На основании сказанного, нам думается, гносеологию по ее предмету можно было бы вернее определить, как исследование факта и идеала познания. Этим указывается родовой признак гносеологии, ставящий ее в один класс с психологией и логикой. Но, как известно, правило всякого определения гласит: «definitio fit per genus proximum et differentiam specificam».. Genus proximum найден. Но в чем полагать differentiam specificam? Ведь факт познания исследует психология, а его идеал – логика. Не поделятся ли задачи гносеологии между логикой и психологией, так что на долю гносеологии то ничего и не останется?

Что подобный дележ вполне возможен, это доказывается примерами гносеологических исследований под именем «логики»: Кант назвал всю вторую часть «Критики чистого разума» тансцендентальной логикой; Тренделенбург изложил свою гносеологию в «Логических исследованиях»; Шуппе пишет и издает «Erkenntnisstheoretische Logik» и т.д. А в психологии отдел о познавательных процессах образует совершенно законную и весьма видную составную часть.

Протестовать против такого дележа, пожалуй, и не было бы надобности, если бы логика и психология могли при этом вполне и исчерпывающим образом разрешить все гносеологические задачи. Но чисто описательный и даже в известных случаях объяснительный интерес психологического исследования, не преследующего цели дать материал для оценки тех или иных познавательных актов, заставляет опасаться, что многие имеющие существенное значение для гносеологии вопросы совсем не будут затронуты. А нормативный интерес логики3 не простирается дальше приемов и форм научного мышления, из условий же и предположений последнего исследуются, в лучшем случае, лишь ближайшие4. Таким образом, от психологии гносеология отличается своим нормативным характером, а от логики – тем, что исследует последние основания, самые отдаленные предположения познания. В этих двух отличиях мы и должны признать differentiam specificam гносеологии.

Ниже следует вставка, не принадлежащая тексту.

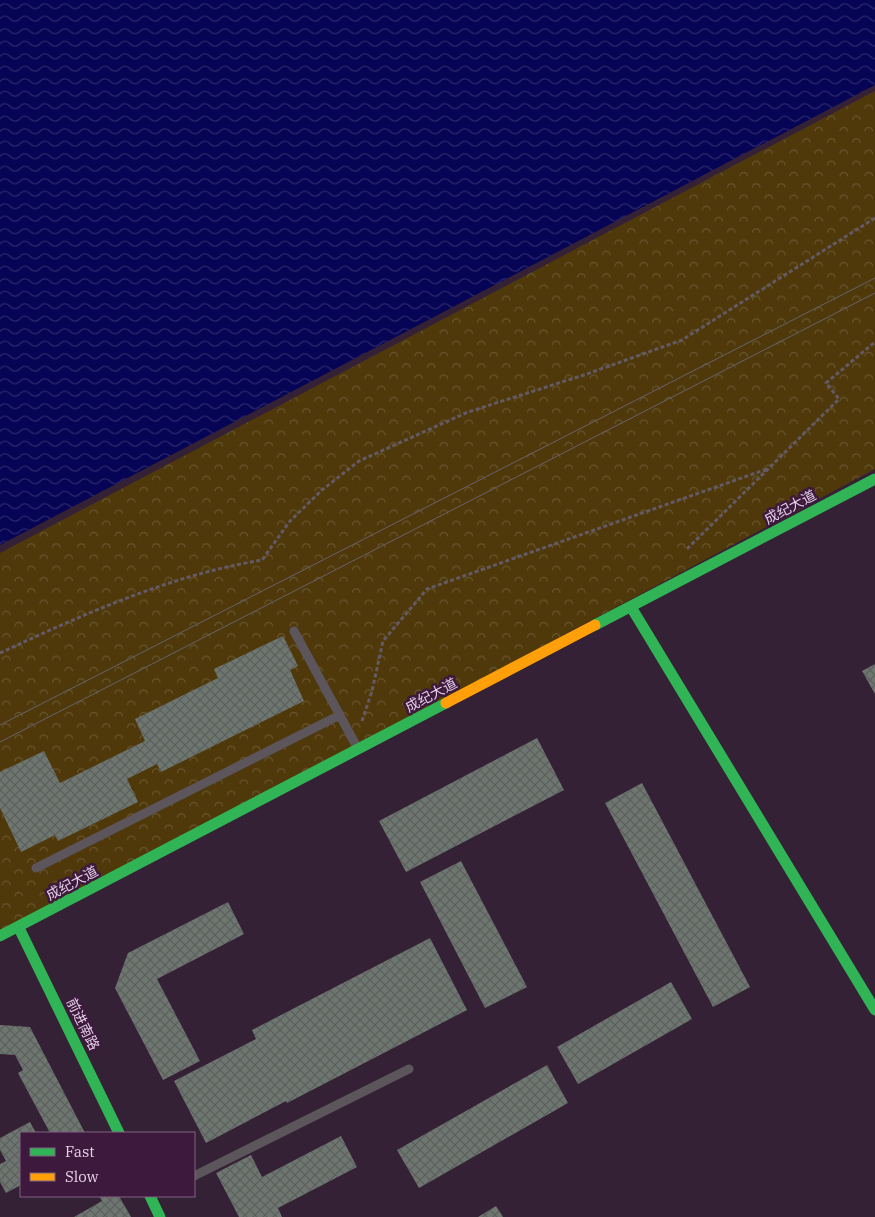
<svg xmlns="http://www.w3.org/2000/svg" width="875" height="1217" viewBox="0 0 875 1217" font-family="'IBM Plex Serif','Noto Sans SC',serif">
<style>
.park{fill:url(#park-crowns)}
.water{fill:url(#water-waves)}
.building{fill:url(#building-cross-hatch)}
.lines{fill:none;stroke-linecap:round;stroke-linejoin:round}
.path{stroke:#645a65;stroke-width:3;stroke-dasharray:4 2.5;stroke-linecap:butt}
.lane{stroke:#5c555c;stroke-width:9}
.fast{stroke:#30b455;stroke-width:11}
.slow{stroke:#ff9f0a;stroke-width:11}
.tram{stroke:#6a606b;stroke-width:1}
.labels{text-anchor:middle;dominant-baseline:central;stroke-width:5;stroke-linejoin:round;paint-order:stroke}
.street-label{font-size:14px;fill:#e5cfe6;stroke:#3c193d}
</style>
<defs>
<pattern id="park-crowns" width="20" height="18" patternUnits="userSpaceOnUse" patternTransform="scale(1.25)"><rect width="20" height="18" fill="#4f390b"/><path d="M2 6a3 3 0 1 1 6 0M12 15a3 3 0 1 1 6 0" fill="none" stroke="#68552f"/></pattern>
<pattern id="water-waves" width="16" height="10" patternUnits="userSpaceOnUse" patternTransform="scale(1.25)"><rect width="16" height="10" fill="#060454"/><path d="M0 5q4-4 8 0t8 0" fill="none" stroke="#2a286d"/></pattern>
<pattern id="building-cross-hatch" width="8" height="8" patternUnits="userSpaceOnUse" patternTransform="scale(1.25)"><rect width="8" height="8" fill="#6e7670"/><path d="M0 0l8 8M0 8l8-8" fill="none" stroke="#5e605f"/></pattern>
</defs>
<rect width="100%" height="100%" fill="#342135"/>
<path class="park" d="M 875,91 L 875,469 L 0,936 L 0,553 Z"/>
<path class="water" d="M 0,0 L 875,0 L 875,85 L 0,545 Z"/>
<path class="building" d="M 283,636 L 298,666 L 290,670 L 304,701 L 161,772 L 157,764 L 127,779 L 138,802 L 58,841 L 55,835 L 21,852 L 0,808 L 0,772 L 44,751 L 60,783 L 145,741 L 135,719 L 218,678 L 214,669 Z
M 875,664 L 875,694 L 862,671 Z
M 537,738 L 564,790 L 406,872 L 379,821 Z
M 642,783 L 750,987 L 713,1007 L 605,803 Z
M 461,861 L 527,987 L 485,1008 L 420,882 Z
M 228,902 L 244,934 L 157,979 L 200,1061 L 163,1080 L 115,988 L 128,953 Z
M 430,938 L 467,1010 L 287,1103 L 286,1101 L 206,1143 L 174,1081 L 256,1039 L 252,1030 Z
M 671,982 L 692,1019 L 578,1084 L 557,1047 Z
M 0,1025 L 30,1027 L 85,1133 L 50,1133 L 18,1073 L 23,1070 L 15,1055 L 0,1054 Z
M 547,1065 L 568,1103 L 419,1188 L 397,1150 Z
M 30,1122 L 36,1133 L 21,1133 L 21,1185 L 6,1193 L 0,1182 L 0,1164 L 6,1161 L 0,1150 L 0,1138 Z
M 341,1136 L 357,1167 L 278,1208 L 282,1217 L 239,1217 L 216,1173 L 251,1155 L 262,1177 Z
M 99,1196 L 119,1196 L 131,1217 L 74,1217 L 102,1201 Z
M 496,1206 L 503,1217 L 478,1217 Z"/>
<g class="lines">
<path class="path" d="M 687,549 L 839,399 L 826,383 L 875,342
M 0,653 C 84,614 171,575 262,560 L 290,521 L 322,490 L 359,461 L 468,412 L 584,375 L 682,340 L 875,218
M 362,721 L 372,691 L 383,641 L 427,589 L 767,469"/>
<path class="lane" d="M 294,631 L 357,747
M 36,868 L 340,715
M 194,1176 L 409,1069"/>
<path class="fast" d="M 631,607 L 875,1010
M 595,625 L 875,479
M 19,928 L 119,1133
M 0,936 L 446,703
M 150,1196 L 160,1217"/>
<path class="slow" d="M 446,703 L 595,625"/>
<path class="tram" d="M 0,725 L 875,278
M 0,742 L 875,293"/>
</g>
<g class="labels">
<g class="street-label">
<text transform="translate(790 507) rotate(-28)">成纪大道</text>
<text transform="translate(431 695) rotate(-28)">成纪大道</text>
<text transform="translate(72 883) rotate(-28)">成纪大道</text>
<text transform="translate(83 1024) rotate(64)">前进南路</text>
</g>
</g>
<rect x="20" y="1132" width="175" height="65" fill="#3c193d" stroke="#806281"/>
<rect x="30" y="1148" width="25" height="8" fill="#30b455" stroke="#806281"/>
<text x="65" y="1157" font-size="15" fill="#e5cfe6">Fast</text>
<rect x="30" y="1173" width="25" height="8" fill="#ff9f0a" stroke="#806281"/>
<text x="65" y="1182" font-size="15" fill="#e5cfe6">Slow</text>
</svg>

Итак, полным ее определением будет:

Гносеология есть исследование факта и идеала познания в его последних основаниях.

Гносеология, по этому определению, является союзом логики с психологией для вполне определенной, специальной цели – исследования «последних оснований и предположений» познания. Исследование это производится теми же самыми средствами и путями, какими работают и логика с психологией в своей отдельности. Но без указанной специфической цели, ни логика, ни психология могли бы такого исследования и не предпринять, да наверно и не предприняли бы.

С точки зрения этого определения решение вопроса о возможности метафизики получает в гносеологии свое законное место, но не захватывает всей гносеологии. Последняя перестает уже обслуживать метафизический интерес, а получает более общую и широкую сферу вопросов. И те нужды специальных наук, о которых мы упоминали ранее (в начале этой главы), получают в ее пределах свое законное удовлетворение.

* * *

1

Из лекций, читанных в Московском Университете в течение осеннего семестра 1906 года.

2

Приведенное в этой главе резюме наших воззрений на положительные задачи философии можно читать также в статье нашей: «Гносеология Риля», – в «Вопросах философии и психологии», кн. 58, стр. 433–435.

3

В отличие от психологии, изучающей естественные законы мышления, логика изучает условия правильного мышления, или его нормативные законы.

4

В формальной логике они совсем не исследуются.


Источник: Тихомиров Павел Васильевич. Очерки по гносеологии: [Из лекций, читанных в Московском Университете] // Богословский вестник, 1 № 4 (1908) 14. 693–706 с.